§ **SUPPLIED TEXT**:
## begin
Originally Posted by alchemist (Post 707107)
How is lumber sized in metric countries? Do you have 4x8 sheets of plywood etc...

Here it has become 1200 x 2400
Welding wire used to be in gauge sizes, a 10 gauge was close to 1/8”. When we first went metric they still had many tons of wire so the packaging used to read 3.15 mm once they used that up, which took a few years they went to imperial sizes so now it has become 3.2 mm which is .125”

digger doug 03-05-2018 06:44 PM

I was in a large heavy fab shop, purchasing got engineering
to allow "Metric substitution" when inch plate is called for.

Unless specifically called out "do not substitute", purchasing could
substitute a metric sized up or down in thickness.

alchemist 03-05-2018 07:59 PM

Quote:

Originally Posted by Ironman (Post 707114)
Yes, and they will be sold as 12mm, but known as 4x8 sheets size wise.
I found it interesting that when I want to build anything in Mexico, they sort of function the same way in the hodge-podge of inches and mm.

Food stores are all metric by weight.
IKEA of course is metric all the way, and they supply you with a tape measure when shopping so you can figure it out.
## end
§ **TASKS TO CARRY OUT**:
1. Please list every forum username that appears in the metric sizing thread.
2. Answer these from the metric sizing thread, one per line:
(a) What size have 4x8 sheets of plywood become?
(b) When inch plate was called for at the heavy fab shop, what could purchasing substitute unless the order said "do not substitute"?
(c) What does IKEA give shoppers?
3. Write the next part of the metric sizing thread, starting after its final post.
The data that comes after this thread has nothing to do with the tasks on it.

§ **MATERIAL**:
## begin
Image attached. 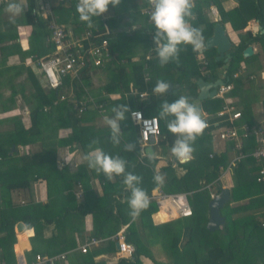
## end
§ **OUTPUTS IN ORDER**:
1.
alchemist
digger doug
Ironman

2.
(a) 1200 x 2400
(b) Metric-sized plate, up or down in thickness
(c) A tape measure, so they can figure out the metric sizes

3.
What do you build in Mexico? Do you have land down there too?

Ironman 03-06-2018 08:49 PM

Quote:

Originally Posted by alchemist (Post 707177)
What do you build in Mexico? Do you have land down there too?

No, a condo. We have had tables, desks built. Recently built a base for an electric oven. Replaced a H.W. heater this year, you need to know the size when you go to the store, there are many variables.

And when you are a DIY sort, you keep an eyeball out on what is around and how they make it.

mccutter 03-07-2018 02:41 PM

What the hell is this "Imperial" BS you speak of!?! :confused: :rolleyes:

Ironman 03-07-2018 09:17 PM

Quote:

Originally Posted by greywynd (Post 707054)
I’m looking at the possibility of a second garage at the house in Alberta. It would serve two main functions there, it would become the primary ‘shop’ space,

This will require a building thread, and many pictures....it's mandatory.:D

greywynd 03-07-2018 09:59 PM

If/when we decide to do it, there will definitely be a thread!!

Actually Gerry, maybe you can fill me in on something. I’m thinking of going with an engineered pad, then I’m debating about a 2’ high concrete knee wall, then 8’ framing (or whatever height I can go to). I’m looking at different ways of creating a thermal barrier for the concrete pad and knee wall. Any thing that you’ve seen/done that would work well?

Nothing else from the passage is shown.